AVP has an important role in the maintenance of water and electrolyte balance. Along with the increase in AVP, osmoregulation is disturbed and hyponatremia occurs. Hyponatremia causes changes in the mental status, eg, delirium. AVP and psychosis has previously shown to have a suspicious relationship; although psychosis, polydipsia, and appropriate AVP release constitute a clinical triad, their relationship is not clear.23,24 According to the literature, AVP concentration is increased in schizophrenia, and this result confirmed the high concentrations of AVP levels in our study. AVP was correlated with the clinical severity of schizophrenia. Previously, higher AVP levels were shown to be associated with worse anhedonia and antisocial behaviors, positive and negative symptom severity and worse cognition.25,26 We could not find a relationship between AVP changes and the symptoms of schizophrenia; this is considered to be because of the sample size or the study design and since all of the cases are male in our study. According to the literature regarding the emotional behavior function, there are different findings showing the gender-dependent changes of this hormone.26,27

OXT and AVP are closely related neurohormones modulating stress responses,28,29 although their general actions often oppose to each other.30 This yin–yang type relationship also supports our findings and explains why AVP increases while OXT decreases in patients with acute schizophrenia.

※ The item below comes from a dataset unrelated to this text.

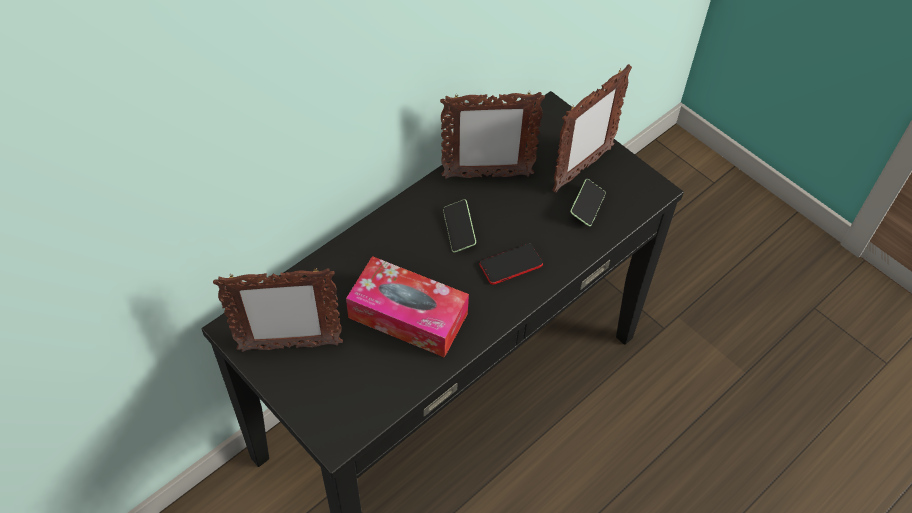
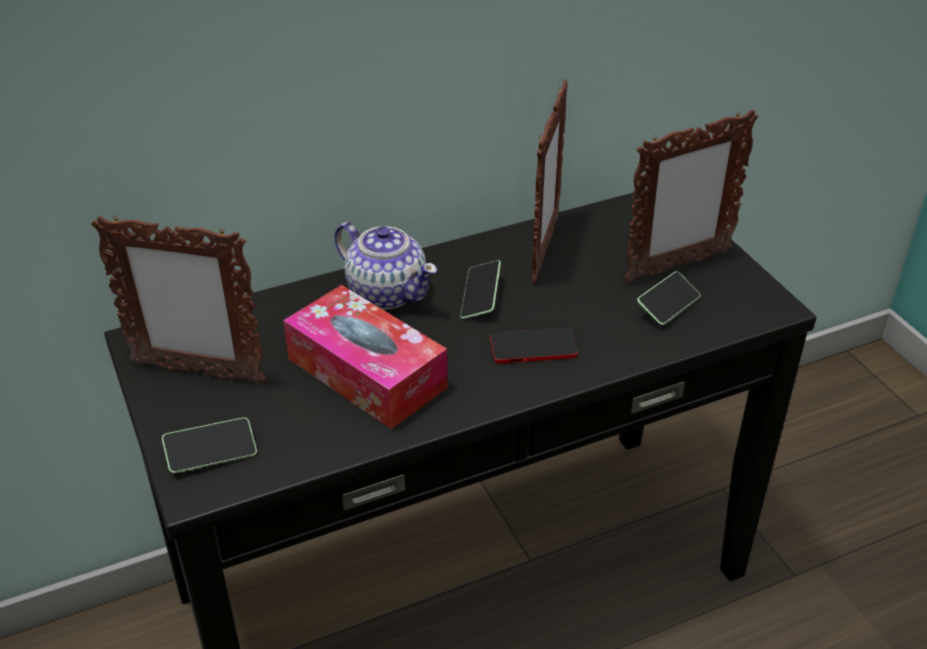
camera: 20 degrees right, 15 degrees down
picture frame [440,91,545,179] -> picture frame turned 90 degrees counterclockwise [532,79,568,284]
none -> phone [162,417,257,473]
none -> teapot [334,222,437,309]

ANP, which is secreted in response to the atrial stretch, was demonstrated to have a role in mental disorders, especially after polydipsic schizophrenia cases in 1990s, and this is in line with our findings, indicating that there is a negative correlation between ANP and AVP.31 Also, a functional relationship, and even coexistence, has been demonstrated between OXT and ANP in the literature.32 The cardiac ANP release in the bloodstream occurs after being stimulated by hypothalamic OXT according to an experimental study, whose results indicate that OXT receptors mediate the actions of OXT in releasing ANP. This, by releasing cyclic GMP, slows down the heartbeats and reduces the heart’s force of contraction, in order to produce a rapid reduction in the blood volume that circulates in the body.33 These results confirm the hormonal changes that are detected in our study.

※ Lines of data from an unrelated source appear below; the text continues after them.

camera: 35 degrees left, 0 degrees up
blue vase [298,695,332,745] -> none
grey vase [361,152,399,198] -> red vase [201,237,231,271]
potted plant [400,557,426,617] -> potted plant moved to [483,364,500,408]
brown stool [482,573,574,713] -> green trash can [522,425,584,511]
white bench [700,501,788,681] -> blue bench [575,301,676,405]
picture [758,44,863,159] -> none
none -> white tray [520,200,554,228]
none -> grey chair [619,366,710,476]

The limitation of our study is having a small sample size. Having a male sample group is both a strength and a limitation. Hormones related to gender, which have been shown to have important effects on other neurohormones, have been a serious confounding factor in previous studies.34 We eliminated this confounding factor by selecting all of the cases among the male patients. However, the changes in female patients cannot be seen in this design. This study compares a clinical sample with healthy controls, so that the control group does not have comparable clinical features to provide variance analysis or any other correction analysis. Additionally, the patients did not have a controlled electrolyte/water intake program, which may change AVP and ANP levels.35 The sample of this study includes patients without any experimental intervention, the patients were naturally treated and observed in a psychiatry clinic so the results demonstrate the levels of OXT, AVP and ANP in natural conditions of these patients, but this study design may lead the confounding factors to be overlooked. Planning a controlled study on a larger scale and with a diet program to preserve electrolyte and fluid balance may return stronger results. The strength of our study is that this is the first acute schizophrenia study that evaluates OXT, AVP, and ANP neurohormones together and even evaluated the changes with respect to clinical features.

Conclusion

With this study, we evaluated the OXT, AVP, and ANP neurohormones together and evaluated their changes with the clinical features of acute schizophrenia. The obtained data indicate that the AVP level was higher; however, OXT and ANP levels were lower in patients having acute schizophrenia. Specifically, OXT level is related with reduced disease severity and increased functionality.

Acknowledgment

This work is supported with the funding from the Sakarya University Scientific Research and Projects Unit.

Disclosure

The authors report no conflicts of interest in this work.